[Extracted entries]
● ● ● ●

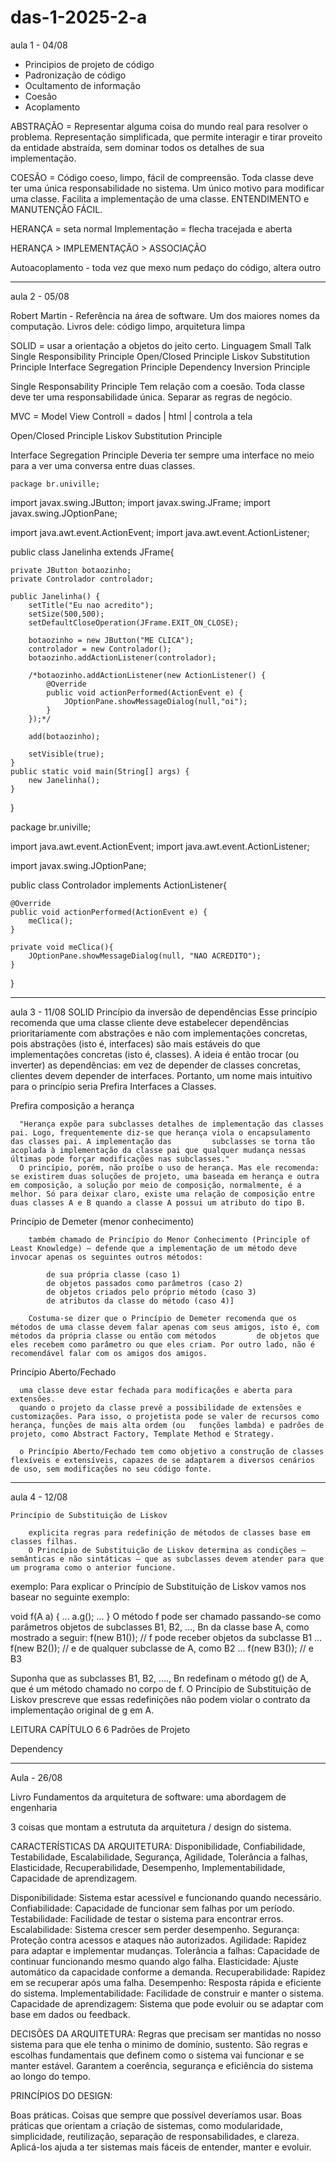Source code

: # das-1-2025-2-a

aula 1 - 04/08

- Principios de projeto de código
- Padronização de código
- Ocultamento de informação
- Coesão
- Acoplamento

ABSTRAÇÃO = Representar alguma coisa do mundo real para resolver o problema. Representação simplificada, que permite interagir e tirar proveito da entidade abstraída, sem dominar todos os detalhes de sua implementação.

COESÃO = Código coeso, limpo, fácil de compreensão. Toda classe deve ter uma única responsabilidade no sistema. Um único motivo para modificar uma classe. Facilita a implementação de uma classe. ENTENDIMENTO e MANUTENÇÃO FÁCIL. 

HERANÇA = seta normal
Implementação = flecha tracejada e aberta

HERANÇA > IMPLEMENTAÇÃO > ASSOCIAÇÃO


Autoacoplamento - toda vez que mexo num pedaço do código, altera outro

_______________________________________________________________________________________________________________________________________
aula 2 - 05/08

Robert Martin - Referência na área de software. Um dos maiores nomes da computação.
  Livros dele: código limpo, arquitetura limpa

SOLID = usar a orientação a objetos do jeito certo. Linguagem Small Talk
  Single Responsibility Principle
  Open/Closed Principle
  Liskov Substitution Principle
  Interface Segregation Principle
  Dependency Inversion Principle

  Single Responsability Principle
    Tem relação com a coesão.
    Toda classe deve ter uma responsabilidade única.
    Separar as regras de negócio.

  MVC = Model View Controll = dados  | html  | controla a tela

  
  Open/Closed Principle
  Liskov Substitution Principle
  
  Interface Segregation Principle
    Deveria ter sempre uma interface no meio para a ver uma conversa entre duas classes.


    package br.univille;

import javax.swing.JButton;
import javax.swing.JFrame;
import javax.swing.JOptionPane;

import java.awt.event.ActionEvent;
import java.awt.event.ActionListener;


public class Janelinha extends JFrame{

    private JButton botaozinho;
    private Controlador controlador;

    public Janelinha() {
        setTitle("Eu nao acredito");
        setSize(500,500);
        setDefaultCloseOperation(JFrame.EXIT_ON_CLOSE);

        botaozinho = new JButton("ME CLICA");
        controlador = new Controlador();
        botaozinho.addActionListener(controlador);

        /*botaozinho.addActionListener(new ActionListener() {
            @Override
            public void actionPerformed(ActionEvent e) {
                JOptionPane.showMessageDialog(null,"oi");
            }
        });*/
        
        add(botaozinho);

        setVisible(true);
    }
    public static void main(String[] args) {
        new Janelinha();
    }
}



package br.univille;

import java.awt.event.ActionEvent;
import java.awt.event.ActionListener;

import javax.swing.JOptionPane;

public class Controlador implements ActionListener{

    @Override
    public void actionPerformed(ActionEvent e) {
        meClica();
    }

    private void meClica(){
        JOptionPane.showMessageDialog(null, "NAO ACREDITO");
    }
    
    
}


_____________________________________________________________________________________________
aula 3 - 11/08
SOLID
  Princípio da inversão de dependências
    Esse princípio recomenda que uma classe cliente deve estabelecer dependências prioritariamente com abstrações e não com implementações concretas, pois abstrações (isto é,            interfaces) são mais estáveis do que implementações concretas (isto é, classes). A ideia é então trocar (ou inverter) as dependências: em vez de depender de classes concretas, clientes devem depender de interfaces. Portanto, um nome mais intuitivo para o princípio seria Prefira Interfaces a Classes.

  Prefira composição a herança

      "Herança expõe para subclasses detalhes de implementação das classes pai. Logo, frequentemente diz-se que herança viola o encapsulamento das classes pai. A implementação das         subclasses se torna tão acoplada à implementação da classe pai que qualquer mudança nessas últimas pode forçar modificações nas subclasses."
      O princípio, porém, não proíbe o uso de herança. Mas ele recomenda: se existirem duas soluções de projeto, uma baseada em herança e outra em composição, a solução por meio de composição, normalmente, é a melhor. Só para deixar claro, existe uma relação de composição entre duas classes A e B quando a classe A possui um atributo do tipo B.
  
  Princípio de Demeter (menor conhecimento)

        também chamado de Princípio do Menor Conhecimento (Principle of Least Knowledge) — defende que a implementação de um método deve invocar apenas os seguintes outros métodos:

            de sua própria classe (caso 1)
            de objetos passados como parâmetros (caso 2)
            de objetos criados pelo próprio método (caso 3)
            de atributos da classe do método (caso 4)]

        Costuma-se dizer que o Princípio de Demeter recomenda que os métodos de uma classe devem falar apenas com seus amigos, isto é, com métodos da própria classe ou então com métodos         de objetos que eles recebem como parâmetro ou que eles criam. Por outro lado, não é recomendável falar com os amigos dos amigos.
    
  Princípio Aberto/Fechado

      uma classe deve estar fechada para modificações e aberta para extensões.
      quando o projeto da classe prevê a possibilidade de extensões e customizações. Para isso, o projetista pode se valer de recursos como herança, funções de mais alta ordem (ou   funções lambda) e padrões de projeto, como Abstract Factory, Template Method e Strategy.

      o Princípio Aberto/Fechado tem como objetivo a construção de classes flexíveis e extensíveis, capazes de se adaptarem a diversos cenários de uso, sem modificações no seu código fonte.

      
_______________________________________________________________________________________________
aula 4 - 12/08

    Princípio de Substituição de Liskov 

        explicita regras para redefinição de métodos de classes base em classes filhas. 
        O Princípio de Substituição de Liskov determina as condições — semânticas e não sintáticas — que as subclasses devem atender para que um programa como o anterior funcione.


exemplo:
Para explicar o Princípio de Substituição de Liskov vamos nos basear no seguinte exemplo:

void f(A a) {
  ...
  a.g();
  ...
}
O método f pode ser chamado passando-se como parâmetros objetos de subclasses B1, B2, …, Bn da classe base A, como mostrado a seguir:
f(new B1());  // f pode receber objetos da subclasse B1 
...
f(new B2());  // e de qualquer subclasse de A, como B2
...
f(new B3());  // e B3

Suponha que as subclasses B1, B2, …., Bn redefinam o método g() de A, que é um método chamado no corpo de f. O Princípio de Substituição de Liskov prescreve que essas redefinições não podem violar o contrato da implementação original de g em A.
    
LEITURA CAPÍTULO 6
6 Padrões de Projeto




  
  Dependency 

  _____________________________________________________________________________________
  Aula - 26/08

  Livro Fundamentos da arquitetura de software: uma abordagem de engenharia

  3 coisas que montam a estrututa da arquitetura / design do sistema.

  CARACTERÍSTICAS DA ARQUITETURA:
    Disponibilidade, Confiabilidade, Testabilidade, Escalabilidade, Segurança, Agilidade, Tolerância a falhas, Elasticidade, Recuperabilidade, Desempenho,        Implementabilidade, Capacidade de aprendizagem.

Disponibilidade: Sistema estar acessível e funcionando quando necessário.
Confiabilidade: Capacidade de funcionar sem falhas por um período.
Testabilidade: Facilidade de testar o sistema para encontrar erros.
Escalabilidade: Sistema crescer sem perder desempenho.
Segurança: Proteção contra acessos e ataques não autorizados.
Agilidade: Rapidez para adaptar e implementar mudanças.
Tolerância a falhas: Capacidade de continuar funcionando mesmo quando algo falha.
Elasticidade: Ajuste automático da capacidade conforme a demanda.
Recuperabilidade: Rapidez em se recuperar após uma falha.
Desempenho: Resposta rápida e eficiente do sistema.
Implementabilidade: Facilidade de construir e manter o sistema.
Capacidade de aprendizagem: Sistema que pode evoluir ou se adaptar com base em dados ou feedback.


  DECISÕES DA ARQUITETURA:
    Regras que precisam ser mantidas no nosso sistema para que ele tenha o minimo de domínio, sustento.
    São regras e escolhas fundamentais que definem como o sistema vai funcionar e se manter estável. Garantem a coerência, segurança e eficiência do sistema ao longo do tempo.

  PRINCÍPIOS DO DESIGN:

  Boas práticas. Coisas que sempre que possível deveríamos usar.
  Boas práticas que orientam a criação de sistemas, como modularidade, simplicidade, reutilização, separação de responsabilidades, e clareza. Aplicá-los ajuda a ter sistemas mais fáceis de entender, manter e evoluir.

● ● ● ●

[How to complete this task]
Can you reproduce the text of these entries with "botaozinho" swapped for "botao" wherever it occurs, keeping everything else the same and omitting the pictures?

[Solution to the exercise]
Source code

: # das-1-2025-2-a

aula 1 - 04/08

- Principios de projeto de código
- Padronização de código
- Ocultamento de informação
- Coesão
- Acoplamento

ABSTRAÇÃO = Representar alguma coisa do mundo real para resolver o problema. Representação simplificada, que permite interagir e tirar proveito da entidade abstraída, sem dominar todos os detalhes de sua implementação.

COESÃO = Código coeso, limpo, fácil de compreensão. Toda classe deve ter uma única responsabilidade no sistema. Um único motivo para modificar uma classe. Facilita a implementação de uma classe. ENTENDIMENTO e MANUTENÇÃO FÁCIL. 

HERANÇA = seta normal
Implementação = flecha tracejada e aberta

HERANÇA > IMPLEMENTAÇÃO > ASSOCIAÇÃO


Autoacoplamento - toda vez que mexo num pedaço do código, altera outro

_______________________________________________________________________________________________________________________________________
aula 2 - 05/08

Robert Martin - Referência na área de software. Um dos maiores nomes da computação.
  Livros dele: código limpo, arquitetura limpa

SOLID = usar a orientação a objetos do jeito certo. Linguagem Small Talk
  Single Responsibility Principle
  Open/Closed Principle
  Liskov Substitution Principle
  Interface Segregation Principle
  Dependency Inversion Principle

  Single Responsability Principle
    Tem relação com a coesão.
    Toda classe deve ter uma responsabilidade única.
    Separar as regras de negócio.

  MVC = Model View Controll = dados  | html  | controla a tela

  
  Open/Closed Principle
  Liskov Substitution Principle
  
  Interface Segregation Principle
    Deveria ter sempre uma interface no meio para a ver uma conversa entre duas classes.


    package br.univille;

import javax.swing.JButton;
import javax.swing.JFrame;
import javax.swing.JOptionPane;

import java.awt.event.ActionEvent;
import java.awt.event.ActionListener;


public class Janelinha extends JFrame{

    private JButton botao;
    private Controlador controlador;

    public Janelinha() {
        setTitle("Eu nao acredito");
        setSize(500,500);
        setDefaultCloseOperation(JFrame.EXIT_ON_CLOSE);

        botao = new JButton("ME CLICA");
        controlador = new Controlador();
        botao.addActionListener(controlador);

        /*botao.addActionListener(new ActionListener() {
            @Override
            public void actionPerformed(ActionEvent e) {
                JOptionPane.showMessageDialog(null,"oi");
            }
        });*/
        
        add(botao);

        setVisible(true);
    }
    public static void main(String[] args) {
        new Janelinha();
    }
}



package br.univille;

import java.awt.event.ActionEvent;
import java.awt.event.ActionListener;

import javax.swing.JOptionPane;

public class Controlador implements ActionListener{

    @Override
    public void actionPerformed(ActionEvent e) {
        meClica();
    }

    private void meClica(){
        JOptionPane.showMessageDialog(null, "NAO ACREDITO");
    }
    
    
}


_____________________________________________________________________________________________
aula 3 - 11/08
SOLID
  Princípio da inversão de dependências
    Esse princípio recomenda que uma classe cliente deve estabelecer dependências prioritariamente com abstrações e não com implementações concretas, pois abstrações (isto é,            interfaces) são mais estáveis do que implementações concretas (isto é, classes). A ideia é então trocar (ou inverter) as dependências: em vez de depender de classes concretas, clientes devem depender de interfaces. Portanto, um nome mais intuitivo para o princípio seria Prefira Interfaces a Classes.

  Prefira composição a herança

      "Herança expõe para subclasses detalhes de implementação das classes pai. Logo, frequentemente diz-se que herança viola o encapsulamento das classes pai. A implementação das         subclasses se torna tão acoplada à implementação da classe pai que qualquer mudança nessas últimas pode forçar modificações nas subclasses."
      O princípio, porém, não proíbe o uso de herança. Mas ele recomenda: se existirem duas soluções de projeto, uma baseada em herança e outra em composição, a solução por meio de composição, normalmente, é a melhor. Só para deixar claro, existe uma relação de composição entre duas classes A e B quando a classe A possui um atributo do tipo B.
  
  Princípio de Demeter (menor conhecimento)

        também chamado de Princípio do Menor Conhecimento (Principle of Least Knowledge) — defende que a implementação de um método deve invocar apenas os seguintes outros métodos:

            de sua própria classe (caso 1)
            de objetos passados como parâmetros (caso 2)
            de objetos criados pelo próprio método (caso 3)
            de atributos da classe do método (caso 4)]

        Costuma-se dizer que o Princípio de Demeter recomenda que os métodos de uma classe devem falar apenas com seus amigos, isto é, com métodos da própria classe ou então com métodos         de objetos que eles recebem como parâmetro ou que eles criam. Por outro lado, não é recomendável falar com os amigos dos amigos.
    
  Princípio Aberto/Fechado

      uma classe deve estar fechada para modificações e aberta para extensões.
      quando o projeto da classe prevê a possibilidade de extensões e customizações. Para isso, o projetista pode se valer de recursos como herança, funções de mais alta ordem (ou   funções lambda) e padrões de projeto, como Abstract Factory, Template Method e Strategy.

      o Princípio Aberto/Fechado tem como objetivo a construção de classes flexíveis e extensíveis, capazes de se adaptarem a diversos cenários de uso, sem modificações no seu código fonte.

      
_______________________________________________________________________________________________
aula 4 - 12/08

    Princípio de Substituição de Liskov 

        explicita regras para redefinição de métodos de classes base em classes filhas. 
        O Princípio de Substituição de Liskov determina as condições — semânticas e não sintáticas — que as subclasses devem atender para que um programa como o anterior funcione.


exemplo:
Para explicar o Princípio de Substituição de Liskov vamos nos basear no seguinte exemplo:

void f(A a) {
  ...
  a.g();
  ...
}
O método f pode ser chamado passando-se como parâmetros objetos de subclasses B1, B2, …, Bn da classe base A, como mostrado a seguir:
f(new B1());  // f pode receber objetos da subclasse B1 
...
f(new B2());  // e de qualquer subclasse de A, como B2
...
f(new B3());  // e B3

Suponha que as subclasses B1, B2, …., Bn redefinam o método g() de A, que é um método chamado no corpo de f. O Princípio de Substituição de Liskov prescreve que essas redefinições não podem violar o contrato da implementação original de g em A.
    
LEITURA CAPÍTULO 6
6 Padrões de Projeto




  
  Dependency 

  _____________________________________________________________________________________
  Aula - 26/08

  Livro Fundamentos da arquitetura de software: uma abordagem de engenharia

  3 coisas que montam a estrututa da arquitetura / design do sistema.

  CARACTERÍSTICAS DA ARQUITETURA:
    Disponibilidade, Confiabilidade, Testabilidade, Escalabilidade, Segurança, Agilidade, Tolerância a falhas, Elasticidade, Recuperabilidade, Desempenho,        Implementabilidade, Capacidade de aprendizagem.

Disponibilidade: Sistema estar acessível e funcionando quando necessário.
Confiabilidade: Capacidade de funcionar sem falhas por um período.
Testabilidade: Facilidade de testar o sistema para encontrar erros.
Escalabilidade: Sistema crescer sem perder desempenho.
Segurança: Proteção contra acessos e ataques não autorizados.
Agilidade: Rapidez para adaptar e implementar mudanças.
Tolerância a falhas: Capacidade de continuar funcionando mesmo quando algo falha.
Elasticidade: Ajuste automático da capacidade conforme a demanda.
Recuperabilidade: Rapidez em se recuperar após uma falha.
Desempenho: Resposta rápida e eficiente do sistema.
Implementabilidade: Facilidade de construir e manter o sistema.
Capacidade de aprendizagem: Sistema que pode evoluir ou se adaptar com base em dados ou feedback.


  DECISÕES DA ARQUITETURA:
    Regras que precisam ser mantidas no nosso sistema para que ele tenha o minimo de domínio, sustento.
    São regras e escolhas fundamentais que definem como o sistema vai funcionar e se manter estável. Garantem a coerência, segurança e eficiência do sistema ao longo do tempo.

  PRINCÍPIOS DO DESIGN:

  Boas práticas. Coisas que sempre que possível deveríamos usar.
  Boas práticas que orientam a criação de sistemas, como modularidade, simplicidade, reutilização, separação de responsabilidades, e clareza. Aplicá-los ajuda a ter sistemas mais fáceis de entender, manter e evoluir.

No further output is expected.